Minister of Finance
- In office 6 September 1946 – 3 November 1946
- President: Alfredo Duhalde (acting)

Minister of Justice
- In office 21 October 1942 – 21 September 1944
- President: Juan Antonio Ríos
- Preceded by: Jerónimo Ortúzar
- Succeeded by: Benjamín Claro

Member of the Chamber of Deputies
- In office 15 May 1933 – 15 May 1941
- Constituency: 10th Departmental Grouping

Personal details
- Born: 25 November 1899 Valparaíso, Chile
- Died: 19 November 1970 (aged 70) Santiago, Chile
- Party: Radical Party
- Spouse: Alicia Titus Good
- Parent(s): Ismael Gajardo López María Hortensia Villarroel Araya
- Profession: Lawyer

= Oscar Gajardo =

Chilean politician

Oscar Gajardo Villarroel (25 November 1899 – 19 November 1970) was a Chilean lawyer, politician, and public administrator who served as deputy of the Republic, minister of justice, and minister of economy and commerce.

== Biography ==
Gajardo Villarroel was born in Valparaíso, Chile, on 25 November 1899. He was the son of Ismael Gajardo López and María Hortensia Villarroel Araya. He married Alicia Titus Good in Santiago on 26 April 1924, with whom he had two children.

He studied at the Patrocinio San José in Santiago, the Liceo de Valparaíso, and later at the Faculties of Law of the University of Chile and the Pontifical Catholic University of Chile. He qualified as a lawyer on 17 December 1923. His thesis addressed mental illness, for which he completed specialized courses at the School of Medicine.

He practiced law in San Fernando between 1924 and 1928, and later in Santiago from 1928 onward.

== Political career ==
Gajardo Villarroel was a member of the Radical Party of Chile and served on its executive committee. He was a councilman of the Municipality of Santiago in 1932.

He was elected deputy for the 10th Departmental Grouping (San Fernando and Santa Cruz) for the 1933–1937 legislative period, serving on the Standing Committees on Constitution, Legislation and Justice, and on Medical-Social Assistance and Hygiene. He was re-elected for the 1937–1941 term, during which he served on the Standing Committee on Government Interior.

== Ministerial and public service roles ==
He was appointed Minister of Justice from 21 October 1942 to 21 September 1944 during the administration of President Juan Antonio Ríos. In this role, he promoted significant legal reforms, including laws on minor and small claims courts, adoption, accumulation of legal proceedings, judicial substitutions, judicial seniority benefits, and criminal legislation related to arson and state security. He also worked to improve prison conditions, promoted prison education, and contributed to the creation of Chile's first penal colony.

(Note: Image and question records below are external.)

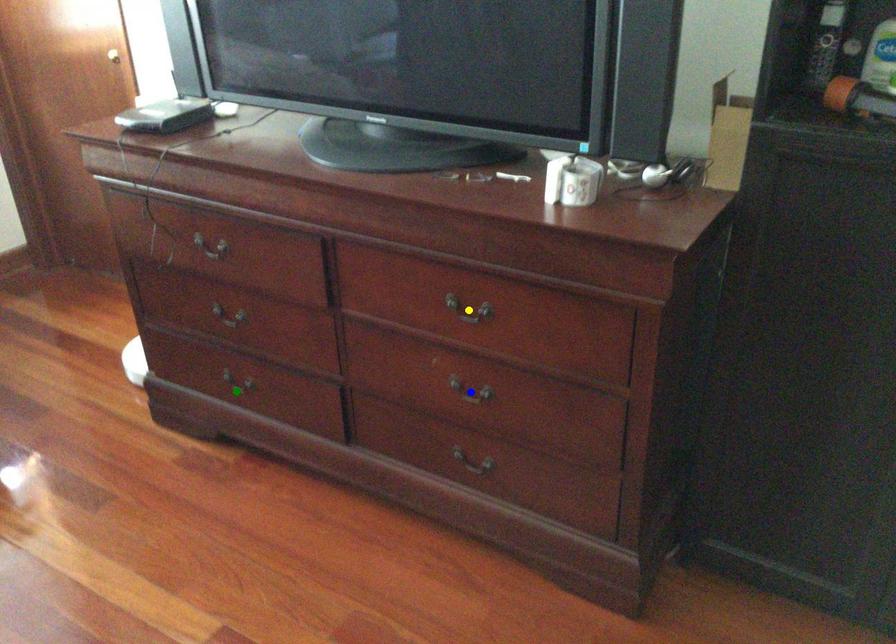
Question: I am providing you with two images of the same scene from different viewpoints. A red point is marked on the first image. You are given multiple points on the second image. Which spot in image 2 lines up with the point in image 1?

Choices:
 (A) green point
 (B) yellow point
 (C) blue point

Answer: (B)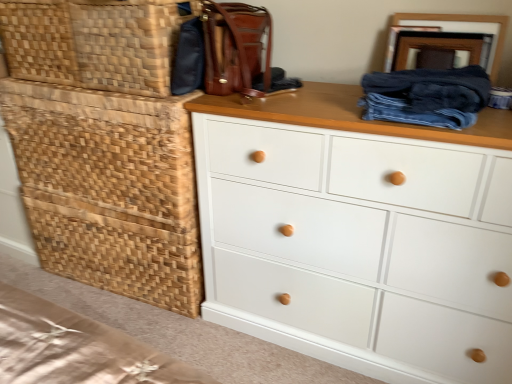
Question: From the image's perspective, is woven wood basket at left located above white painted wood chest of drawers at center?

Choices:
 (A) no
 (B) yes

Answer: (B)

Question: Is woven wood basket at left aimed at white painted wood chest of drawers at center?

Choices:
 (A) yes
 (B) no

Answer: (B)

Question: Considering the relative positions of woven wood basket at left and white painted wood chest of drawers at center in the image provided, is woven wood basket at left behind white painted wood chest of drawers at center?

Choices:
 (A) yes
 (B) no

Answer: (A)

Question: Is woven wood basket at left closer to the viewer compared to white painted wood chest of drawers at center?

Choices:
 (A) yes
 (B) no

Answer: (B)

Question: From the image's perspective, would you say woven wood basket at left is shown under white painted wood chest of drawers at center?

Choices:
 (A) yes
 (B) no

Answer: (B)

Question: Considering the positions of white painted wood chest of drawers at center and woven brown basket at upper left, the second basket positioned from the bottom, in the image, is white painted wood chest of drawers at center wider or thinner than woven brown basket at upper left, the second basket positioned from the bottom,?

Choices:
 (A) thin
 (B) wide

Answer: (B)

Question: Based on their sizes in the image, would you say white painted wood chest of drawers at center is bigger or smaller than woven brown basket at upper left, arranged as the first basket when viewed from the top?

Choices:
 (A) small
 (B) big

Answer: (B)

Question: Does point (356, 336) appear closer or farther from the camera than point (32, 72)?

Choices:
 (A) farther
 (B) closer

Answer: (B)

Question: Relative to woven brown basket at upper left, arranged as the first basket when viewed from the top, is white painted wood chest of drawers at center in front or behind?

Choices:
 (A) front
 (B) behind

Answer: (A)

Question: Is point (501, 190) positioned closer to the camera than point (236, 6)?

Choices:
 (A) closer
 (B) farther

Answer: (A)

Question: From the image's perspective, is white painted wood chest of drawers at center positioned above or below leather handbag at upper center?

Choices:
 (A) below
 (B) above

Answer: (A)

Question: Visually, is white painted wood chest of drawers at center positioned to the left or to the right of leather handbag at upper center?

Choices:
 (A) left
 (B) right

Answer: (B)

Question: Is white painted wood chest of drawers at center in front of or behind leather handbag at upper center in the image?

Choices:
 (A) front
 (B) behind

Answer: (A)

Question: Is point (486, 208) positioned closer to the camera than point (390, 110)?

Choices:
 (A) closer
 (B) farther

Answer: (A)

Question: In terms of size, does white painted wood chest of drawers at center appear bigger or smaller than dark blue denim jeans at upper right?

Choices:
 (A) small
 (B) big

Answer: (B)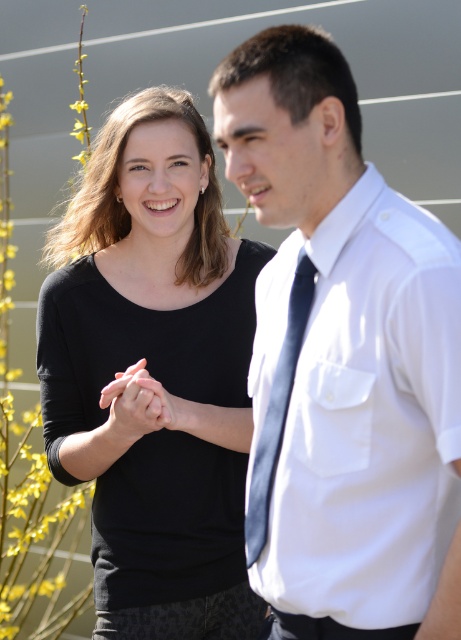
Question: Can you confirm if black matte shirt at center is positioned above white smooth shirt at right?

Choices:
 (A) yes
 (B) no

Answer: (A)

Question: Which point is farther to the camera?

Choices:
 (A) (282, 257)
 (B) (276, 417)

Answer: (A)

Question: Which of these objects is positioned closest to the matte black hands at center?

Choices:
 (A) dark blue silk tie at center
 (B) white smooth shirt at right

Answer: (A)

Question: Which of these objects is positioned farthest from the dark blue silk tie at center?

Choices:
 (A) white smooth shirt at right
 (B) black matte shirt at center

Answer: (B)

Question: Considering the relative positions of white smooth shirt at right and dark blue silk tie at center in the image provided, where is white smooth shirt at right located with respect to dark blue silk tie at center?

Choices:
 (A) below
 (B) above

Answer: (B)

Question: Does white smooth shirt at right appear on the right side of dark blue silk tie at center?

Choices:
 (A) yes
 (B) no

Answer: (A)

In 1943, he represented Chile at the Pan-American Conference of Lawyers in Rio de Janeiro and made official visits to Argentina and Uruguay as a guest of their governments.

He served as Executive Vice President of the CORFO between 1944 and 1946, during which time petroleum was discovered in Tierra del Fuego at Manantiales. He later served as president and Director of ENDESA and as President of the Chilean Hotel Consortium. Subsequently, he was appointed Minister of Economy and Commerce from 6 September to 3 November 1946.

== Other activities ==
Gajardo Villarroel was active in journalism and publishing, directing the literary magazines Juventud and Lecturas in 1921 and contributing articles to newspapers and periodicals. He was also a professor of Civic Education and Political Economy and authored a treatise on civic instruction.

From 1941 until his death in 1970, he served as President of the National Council for the Defense of Children, overseeing the development of institutions such as the Ciudad del Niño and numerous educational and social welfare centers across Chile.

He was an honorary member of the Chilean Society of Criminalistics and received international decorations, including the Grand Cordon of the Order of the Southern Cross of Brazil and the Aztec Cross of Mexico.